Many applications such as social networks, email communication patterns, and other collaborative applications are built on top of graph/network structures. These network data offer tremendous opportunities on mining useful information for advanced services, such as recommendation, personalized medicine, location based service, etc. However, there is also a threat to privacy because data in raw form often contain sensitive information about individuals. Privacy-preserving data publishing (PPDP) studies how to transform raw data into a version that is immunized against privacy attacks, but that still supports effective data analysis.

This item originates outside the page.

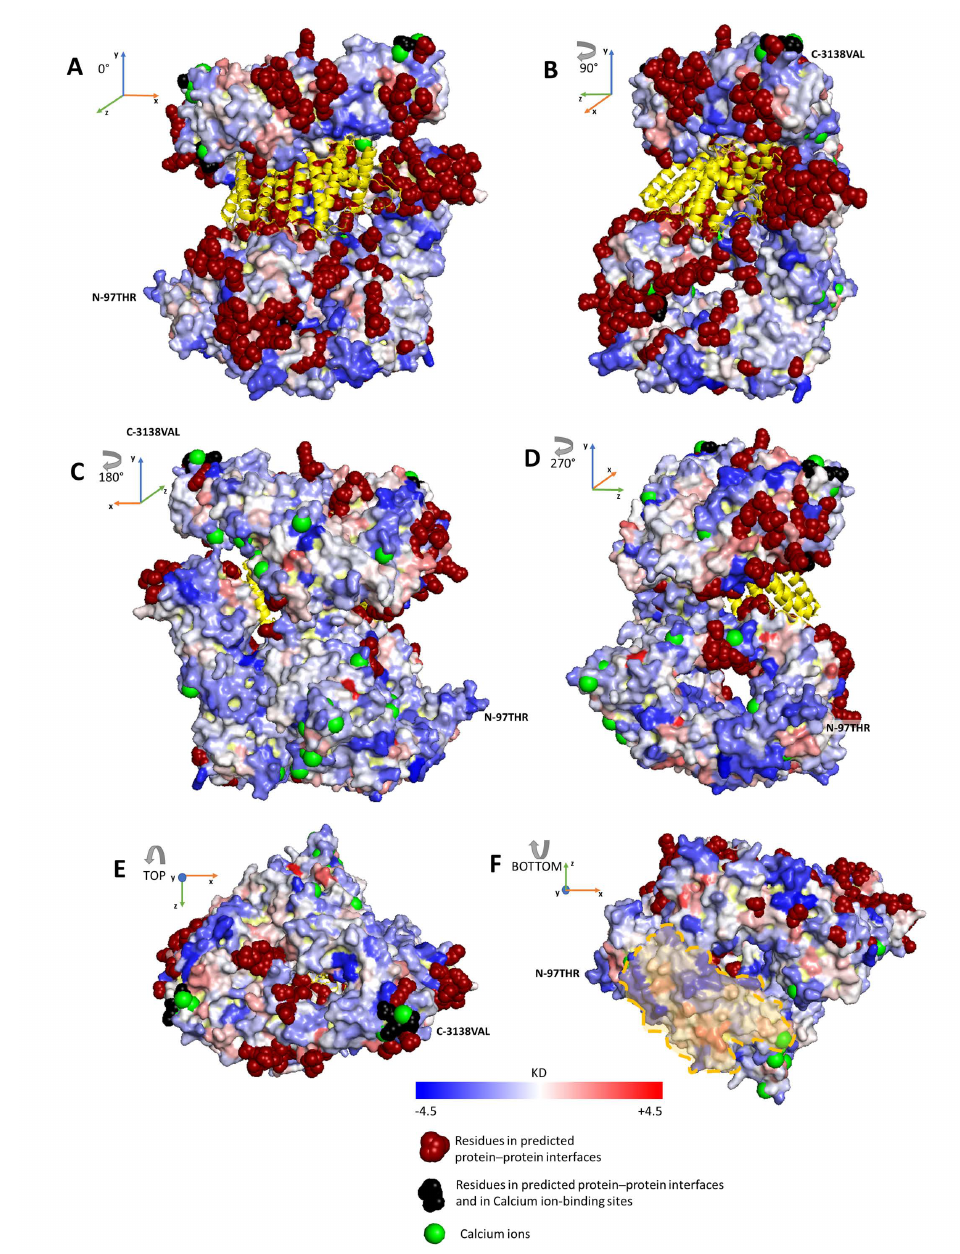
Figure 5. The computed calcium-binding sites of the huntingtin protein surface. The Figure depicts the protein structure of huntingtin in complex with HTT -associated protein 40 (HAP40 , colored in yellow) [19] and captured by six different views: with a clockwise rotation of the protein around the vertical axis with 90-degree steps ( A – D ) and the top and bottom views with respect to the vertical axis ( E , F ). Calcium ions are showed as green spheres with a 2.0 Å radius and computed with FEATURE [22]. Thirty-four calcium binding sites were predicted with a 95% precision. Dark-red spheres are atoms of residues predicted as interacting by ISPRED4 [21]; black spheres are atoms of interacting residues found in the 3.5 Å-radius neighborhood of the calcium ions (Table S1). We highlighted a light orange region, 166–443, described as a possible membrane-binding region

Although a straightforward solution is to remove identifying information from the nodes and perturb the graph structure, so that re-identification becomes more difficult, it is generally insufficient.
Group based anonymization is the most widely studied approach for privacy-preserving data publishing. The work of this proposal is the first to identify its exposures on network anonymizatioin. As typical graphs encountered in real applications are sparse, this work shows that sparse graphs have certain theoretical properties, which make them susceptible to re-identification attacks, and provides effective solutions to address these potential attacks. Various cases of network anonymization attacks have been identified and addressed including sequential releases of dynamic networks, friendship type attacks based on number of mutual friends between two persons, or the degrees (i.e., number of friends) of two vertices (persons) connected by a friendship link. Furthermore, in the era of big data, there are many data sources that can be integrated to help de-anonymized the data. For example, the potential exposure to alignment of multiple anonymized social network data is studied. ? -differential privacy is an alternative approach designed for an interactive querying model. A novel data publishing approach is proposed for the non-interactive setting based on ? -differential privacy.
The work creates an awareness of the weakness of the current privacy preserving data publishing schemes on network data and proposes approaches to alleviate these issues. This will facilitate the sharing of data to advance data-driven research.
The PI is the recipient of ACM SIGKDD 2016 Innovation Award for his influential research and scientific contributions on mining, fusion and anonymization of big data, and the IEEE Computer Society’s 2013 Technical Achievement Award for “pioneering and fundamentally innovative contributions to the scalable indexing, querying, searching, mining and anonymization of big data”.